Queens District Attorney Melinda Katz said the bloody feud between gang members in the Astoria and Woodside Houses started in 2018. Police began to investigate in March 2021, when 37 year-old Gudelia Vallinas was shot and killed while buying milk for her family – an innocent bystander in a shooting between gang members, according to NYPD Deputy Chief Jason Savino.
Many of the shootouts happened in broad daylight and in front of children, prosecutors said. One time in June 2020, three men fired at their rivals in the courtyard of the Woodside housing projects, hitting two people while children watched.

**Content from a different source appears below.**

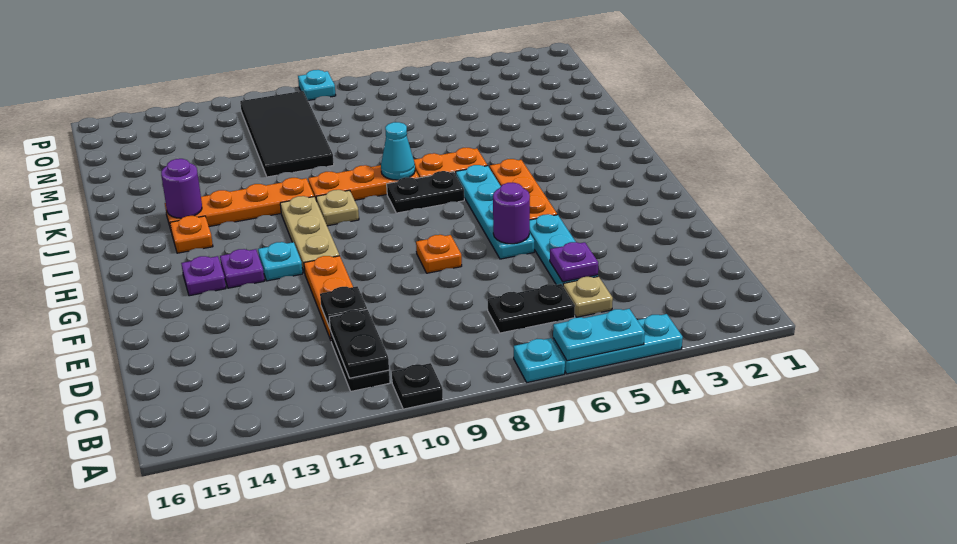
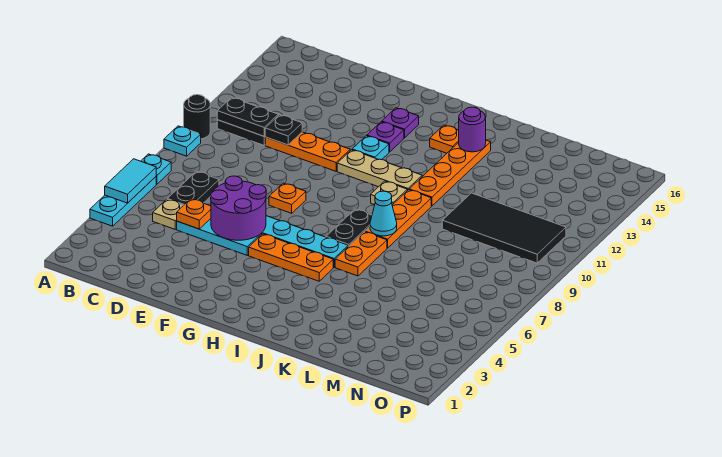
cyan 1x2 plate [553,309,645,361] -> cyan 1x2 tile [105,159,156,203]
black 1x1 plate [392,363,443,409] -> black 1x1 round brick [184,95,210,139]
purple 1x1 plate [550,242,598,282] -> orange 1x1 plate [177,199,211,229]
purple 1x1 round brick [493,183,530,244] -> purple 2x2 round brick [211,176,266,240]
cyan 1x1 plate [298,70,336,100] -> cyan 1x1 plate moved to [164,126,201,156]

In another incident the same month, a man shot at a passing car while standing beside an ice cream truck while a little girl danced, prosecutors said. The girl covered her ears from the crack of the gunfire, prosecutors said.
Katz announced the arrests alongside Mayor Eric Adams and NYPD Commissioner Keechant Sewell.
“Those who believe they can create a culture of fear in our city are wrong,” Sewell said. “We will be back with more cases and more arrests.”
Lawyers for the 18 men accused of crimes could not immediately be identified and reached. The accused have been charged with various crimes, including conspiracy and attempted murder. Almost all of them face up to 25 years in prison if convicted.
Traequan Middleton, assistant community center director of Astoria Houses and a former resident of Astoria houses, said gun crime in his community has been relentless.
“If there is a plan, it needs to be adjusted because I’m not seeing change,” Middleton said. “We have cops patrolling public housing every day and there’s still shootouts in broad daylight.”
Middleton argued that what the community of Astoria Houses needs, besides policing, is more resources and more activities and opportunities for the youth that make up the majority of these deadly exchanges.
“There’s nothing for them to do and no unity in the community,” Middleton said. “Right now no one is setting the example or providing guidance and what’s happening on a day to day basis here is awful.”
Kenny Carter, executive director of Fathers Alive in the Hood, Inc. (FAITH), a Queens-based nonprofit organization supporting community alternatives to violence, said he agreed.
“We need more funding for community organizations that are willing to provide mentorship and opportunity and we need parents who are spending more time with their kids and paying attention to what they’re doing and listening to,” Carter said.
A father himself, Carter said that everything starts at home and that if kids don’t receive the right attention there they will seek it out from other, often more dangerous, sources.
“These are the things going on in these communities and they’ve created a generation where people only respect disrespect,” Carter said.